My mother protested and an exception was made that I did not have to close my eyes and pray, but as I looked at the bowed heads of the majority of my classmates who were also not Christian, I wondered what this meant about our belongingness. The message was clear, and I did not have to wonder too long: I did not belong. In fact, over and over, I heard white British children harassing immigrants with the taunts, "Go back where you belong!"
When I was ten, my mother, brother, and I moved back to the United States, to a Southern California beach town where my grandmother had retired. While this community was tranquil, it was also very wealthy and lacked any racial and socio-economic diversity (and at this point, my mother was struggling financially to make ends meet). From my first day of fifth grade, I was teased about my clothes (which came from the Salvation Army), my accent, and told, "Go back to Mexico," which really confused me. The message from my peers was clear: "You do not belong."

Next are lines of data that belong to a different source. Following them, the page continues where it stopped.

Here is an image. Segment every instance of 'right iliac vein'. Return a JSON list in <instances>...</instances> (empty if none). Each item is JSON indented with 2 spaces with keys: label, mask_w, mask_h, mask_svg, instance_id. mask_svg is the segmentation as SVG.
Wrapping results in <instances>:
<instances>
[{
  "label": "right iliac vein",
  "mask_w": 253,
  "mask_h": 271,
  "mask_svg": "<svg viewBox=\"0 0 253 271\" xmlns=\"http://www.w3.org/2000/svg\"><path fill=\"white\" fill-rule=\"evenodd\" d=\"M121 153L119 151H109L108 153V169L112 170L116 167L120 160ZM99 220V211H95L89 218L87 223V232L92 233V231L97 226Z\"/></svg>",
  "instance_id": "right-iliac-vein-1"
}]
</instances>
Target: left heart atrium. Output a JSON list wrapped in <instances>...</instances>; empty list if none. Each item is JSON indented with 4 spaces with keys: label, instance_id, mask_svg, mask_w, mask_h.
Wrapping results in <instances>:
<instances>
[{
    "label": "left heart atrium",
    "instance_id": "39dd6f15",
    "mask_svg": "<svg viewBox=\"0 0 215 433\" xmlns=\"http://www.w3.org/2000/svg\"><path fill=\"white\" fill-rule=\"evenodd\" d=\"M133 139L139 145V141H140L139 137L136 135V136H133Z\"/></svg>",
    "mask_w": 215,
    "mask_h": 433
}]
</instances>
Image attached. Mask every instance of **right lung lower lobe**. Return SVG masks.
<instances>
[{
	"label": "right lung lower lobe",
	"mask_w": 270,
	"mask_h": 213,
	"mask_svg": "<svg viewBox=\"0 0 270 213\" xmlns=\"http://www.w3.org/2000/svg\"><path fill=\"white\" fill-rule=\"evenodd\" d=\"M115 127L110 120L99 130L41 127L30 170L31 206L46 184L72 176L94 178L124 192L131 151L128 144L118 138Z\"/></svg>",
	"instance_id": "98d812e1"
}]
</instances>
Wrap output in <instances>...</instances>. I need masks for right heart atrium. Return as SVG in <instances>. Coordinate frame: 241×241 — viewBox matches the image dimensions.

When I reflect back on these formative experiences, I see that I did not belong because of my language, my family's religious traditions, my mother's income level, or my browner skin and Hispanic name. It was the message, "You do not belong" -- a message both communicated by children and not interrupted by adults, and also communicated by official institutions -- that I was intent upon rupturing when I became a teacher. My motto in my classroom was, "You belong."
You belong. You belong here, no matter who you are, where you come from, what language you speak, or what traditions you follow, or where your clothes were purchased. There's nothing about you that isn't accepted in this classroom. This is the first rule in our classroom: You belong.
Having a motto means that your actions are guided by a principle. My motto wasn't something I necessarily said out loud all the time to my students but rather something that guided how I made decisions.
These decisions included:
- How students were seated with each other in groups
- How they selected or were matched with partners
- How games were played during recess
- How new students were integrated into our community
- How I intentionally planned for developing our community of learners
Perhaps it would be obvious to state, but "put downs" of any sort were not acceptable in my class. In fact, any kind of put down or insult would result in taking whatever amount of time it took to resolve it.
I recall one afternoon when I taught third grade, two girls were in the midst of a conflict around who could be a part of which group. I remember sitting on the floor with them for hours and helping them resolve this conflict (I don't remember, I confess, what the rest of the class was doing). I remember feeling a little frustrated that I had to be doing this, but the frustration was trumped with a conviction that it was all about kids feeling that they had a place, a community, and that they were accepted.
While this was my aspiration, I'll also confess that I didn't always reach it. There were times when I exhausted my skill set for dealing with a particular child -- a child who had social and emotional needs so extensive and for which I didn't have the skills to address.
I feel sad as I think about that handful of children and guess that they didn't feel welcomed in my classroom, or didn't feel as if they belonged. Overall, I think the great majority of my former students would say that they felt they were a part of a community in my classroom, and that I didn't let kids feel left out, or without a buddy during a project, or standing alone during recess. And that feels good.
Articulating Your Own Motto
So what is your motto as a teacher? What drives you most deeply, most authentically? What do you aspire to create for your students and in your classroom? I encourage you to spend some time reflecting on these questions.
Ponder these questions with colleagues, write about them, and see if this leads you to a motto. It can help alleviate the decision-making processes every day, help you feel more grounded and powerful, and ultimately, it will probably help you better serve your students.